In this case, the object name (object name) may mean information indicating attribute of such an object as a vocal object, a musical instrument object, a guitar object, a piano object and the like. The index indicating an object (object index) may mean information for assigning an index to attribute information. For instance, by assigning an index to each musical instrument name, it is able to determine a table in advance. The detailed attribute information on an object (object characteristic) may mean individual attribute information of a lower object. In this case, when similar objects are grouped into a single group object, the lower object may mean each of the similar objects. For instance, in case of a vocal object, there are information indicating a left channel object and information indicating a right channel object.

The information on the number of objects (number of object) may mean the number of objects when object-based audio signal parameters are transmitted. The description information on meta information (meta-data description information) may mean description information on meta data for an encoded object. The information on the number of characters of meta-data (number of characters) may mean the number of characters used for meta-data description of a single object. The character information of meta-data (one single character) may mean each character of meta-data of a single object.

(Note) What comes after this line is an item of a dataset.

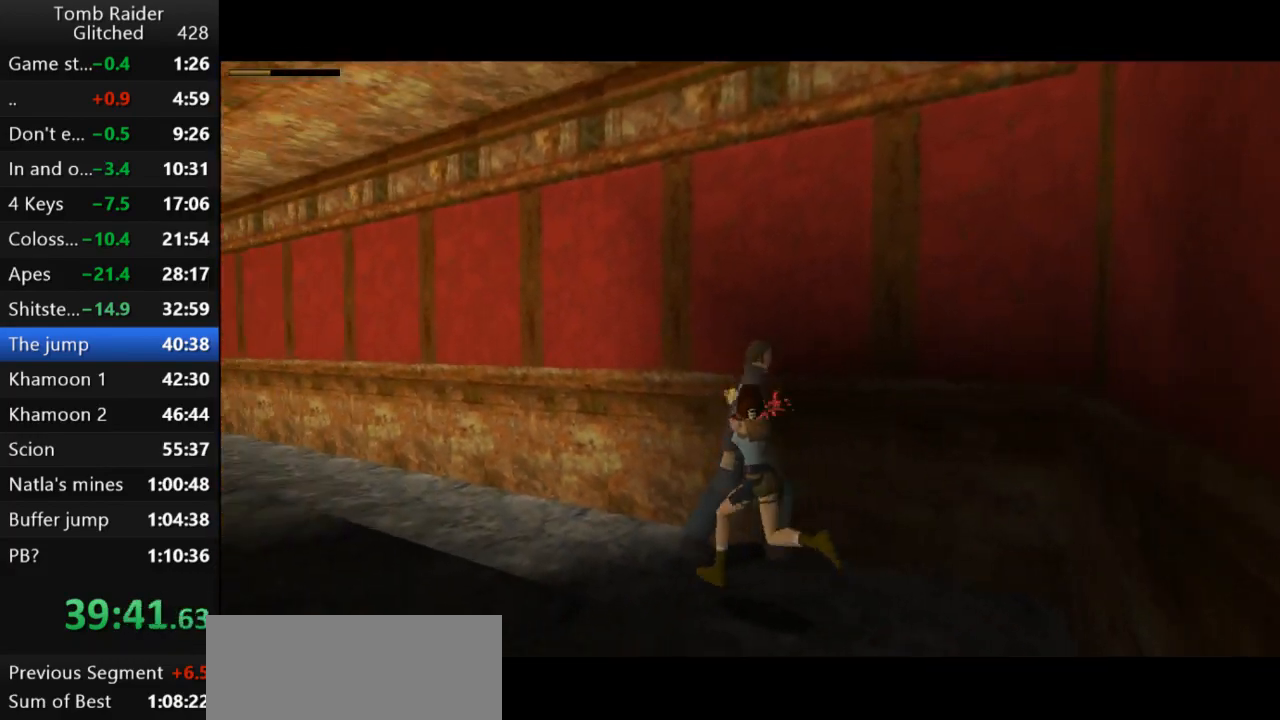
{"keys": ["action2"], "events": [[100, "right", "up"], [167, "roll2", "down"], [167, "up", "up"], [267, "roll2", "up"]]}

And, the meta-data flag information (meta-data flag information) may mean a flag indicating whether meta-data information of encoded objects will be transmitted.

Meanwhile, the parameter information can include a sampling frequency, the number of subbands, the number of source signals, a source type and the like. Optionally, the parameter information can include playback configuration information of a source signal and the like.

The data can include at least one frame data (Frame Data). If necessary, a header (Header 2) can be included together with the frame data. In this case, the Header 2 can contain informations that may need to be updated.

The frame data can include information on a data type included in each frame. For instance, in case of a first data type (Type0), the frame data can include minimum information. For detailed example, the first data type (Type0) can include a source power associated with side information. In case of a second data type (Type1), the frame data can include gains that are additionally updated. In case of third and fourth data types, the frame data can be allocated as a reserved area for a future use. If the bit stream is used for a broadcast, the reserved area can include information (e.g., sampling frequency, number of subbands, etc.) necessary to match a tuning of a broadcast signal.

As mentioned in the foregoing description, the signal processing apparatus according to the present invention, which is provided to such a transmitting/receiving device for such multimedia broadcasting as DMB (digital multimedia broadcasting), is usable to decode audio signals, data signals and the like. And, the multimedia broadcast transmitting/receiving device can include a mobile communication terminal.

Besides, the above-described signal processing method according to the present invention can be implemented in a program recorded medium as computer-readable codes. The computer-readable media include all kinds of recording devices in which data readable by a computer system are stored. The computer-readable media include ROM, RAM, CD-ROM, magnetic tapes, floppy discs, optical data storage devices, and the like for example and also include carrier-wave type implementations (e.g., transmission via Internet). And, the bit stream generated by the signal processing method is stored in a computer-readable recording medium or can be transmitted via wire/wireless communication network.

INDUSTRIAL APPLICABILITY

While the present invention has been described and illustrated herein with reference to the preferred embodiments thereof, it will be apparent to those skilled in the art that various modifications and variations can be made therein without departing from the spirit and scope of the invention. Thus, it is intended that the present invention covers the modifications and variations of this invention that come within the scope of the appended claims and their equivalents.